╭──

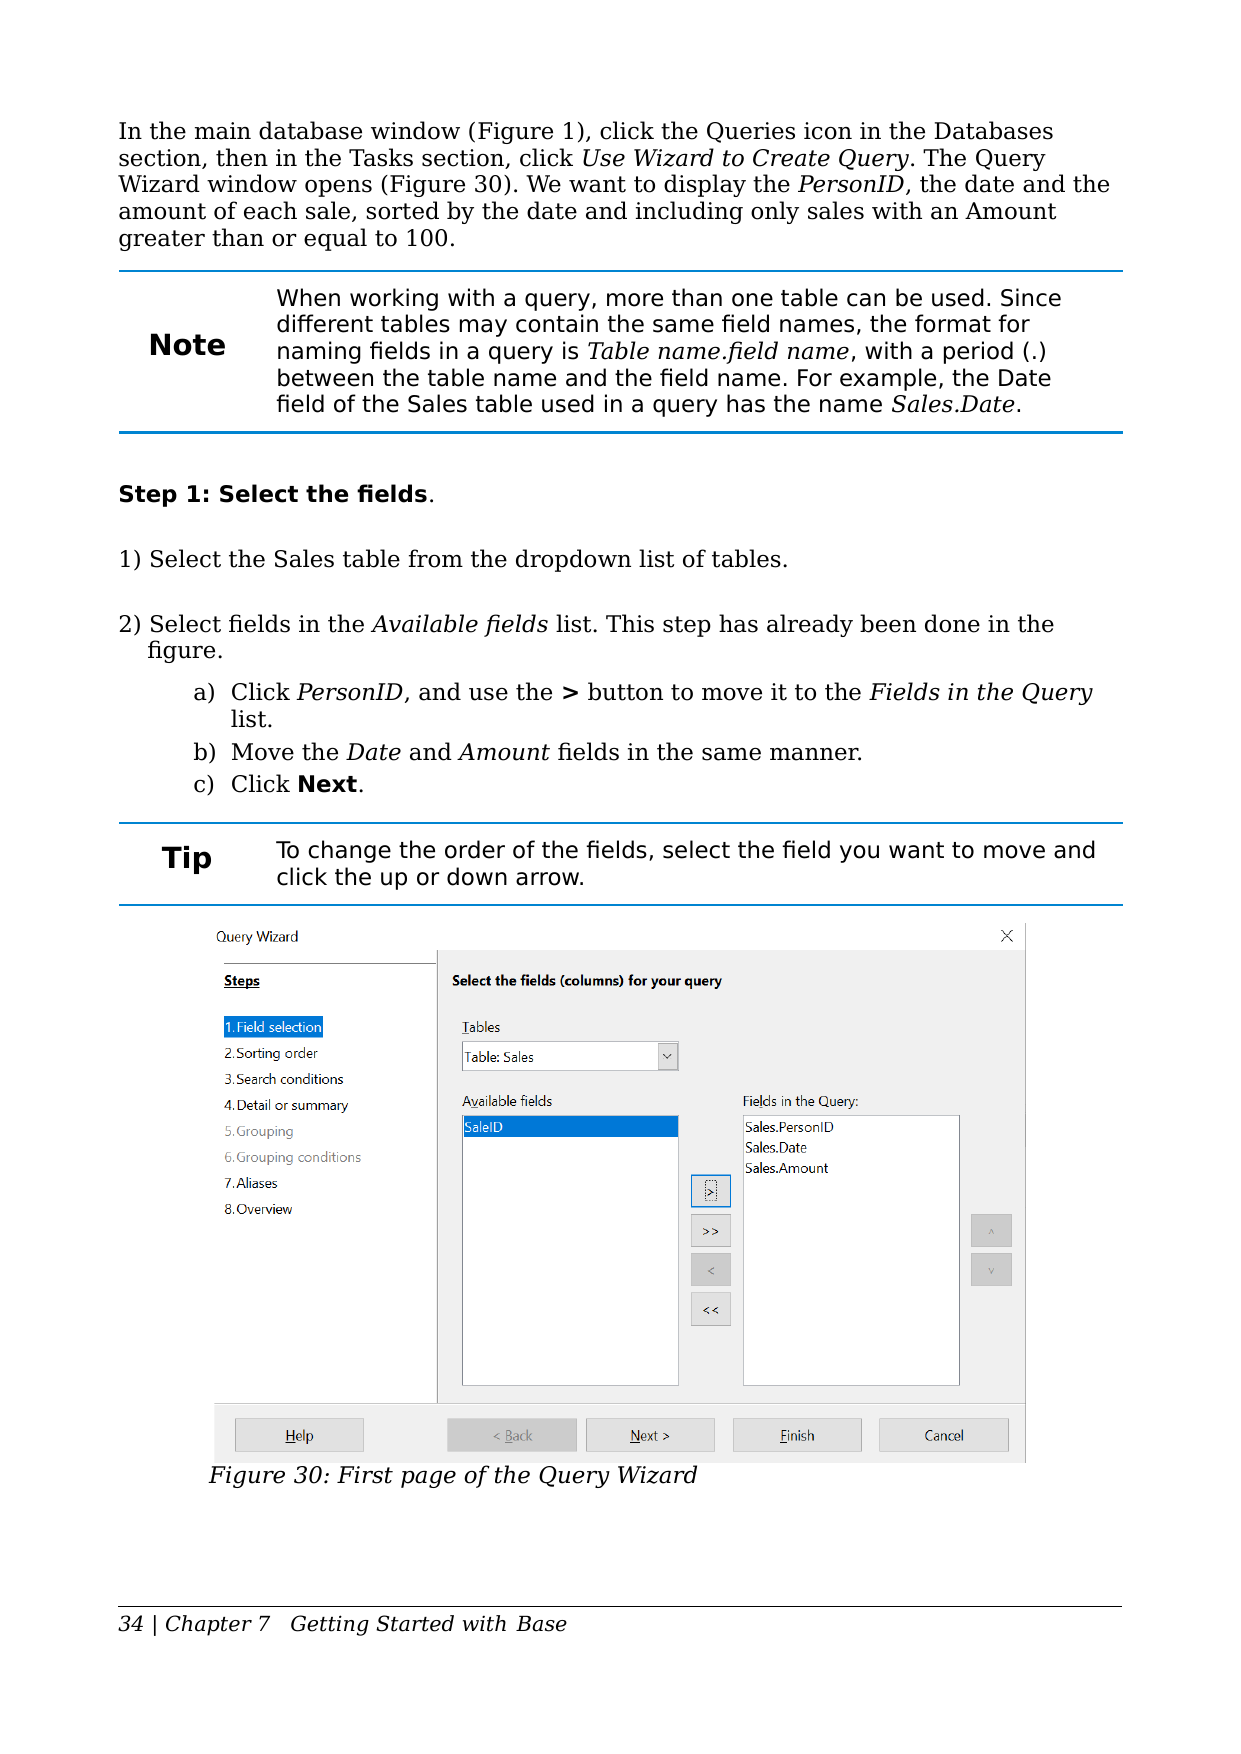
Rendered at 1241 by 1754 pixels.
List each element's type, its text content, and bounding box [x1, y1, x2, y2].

table_header When working with a query, more than one table can be used. Since different tables may contain the same field names, the format for naming fields in a query is Table name.field name, with a period (.) between the table name and the field name. For example, the Date field of the Sales table used in a query has the name Sales.Date. [255, 272, 1123, 431]
text Step 1: Select the fields. [118, 481, 1122, 507]
list Move the Date and Amount fields in the same manner. [193, 739, 1122, 765]
table_header To change the order of the fields, select the field you want to move and click the up or down arrow. [255, 824, 1123, 904]
text In the main database window (Figure 1), click the Queries icon in the Databases section, then in the Tasks section, click Use Wizard to Create Query. The Query Wizard window opens (Figure 30). We want to display the PersonID, the date and the amount of each sale, sorted by the date and including only sales with an Amount greater than or equal to 100. [118, 118, 1122, 251]
text Figure 30: First page of the Query Wizard [209, 923, 1031, 1489]
text 1) Select the Sales table from the dropdown list of tables. [118, 546, 1122, 572]
list Click Next. [193, 772, 1122, 798]
picture [214, 923, 1026, 1463]
text 2) Select fields in the Available fields list. This step has already been done in the figure. [118, 611, 1122, 664]
table_header Note [119, 272, 255, 431]
list Click PersonID, and use the > button to move it to the Fields in the Query list. [193, 679, 1122, 732]
table_header Tip [119, 824, 255, 904]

╰──

• [Exercise prompt] Give the lines from the start of the entries through the line containing "List each element's" as a Markdown table with the columns Row and Line, numbering each line and omitting blank lines. Include both ends, and leave the pictures out.

• [Final result]
| Row | Line |
|---|---|
| 1 | Rendered at 1241 by 1754 pixels. |
| 2 | List each element's type, its text content, and bounding box [x1, y1, x2, y2]. |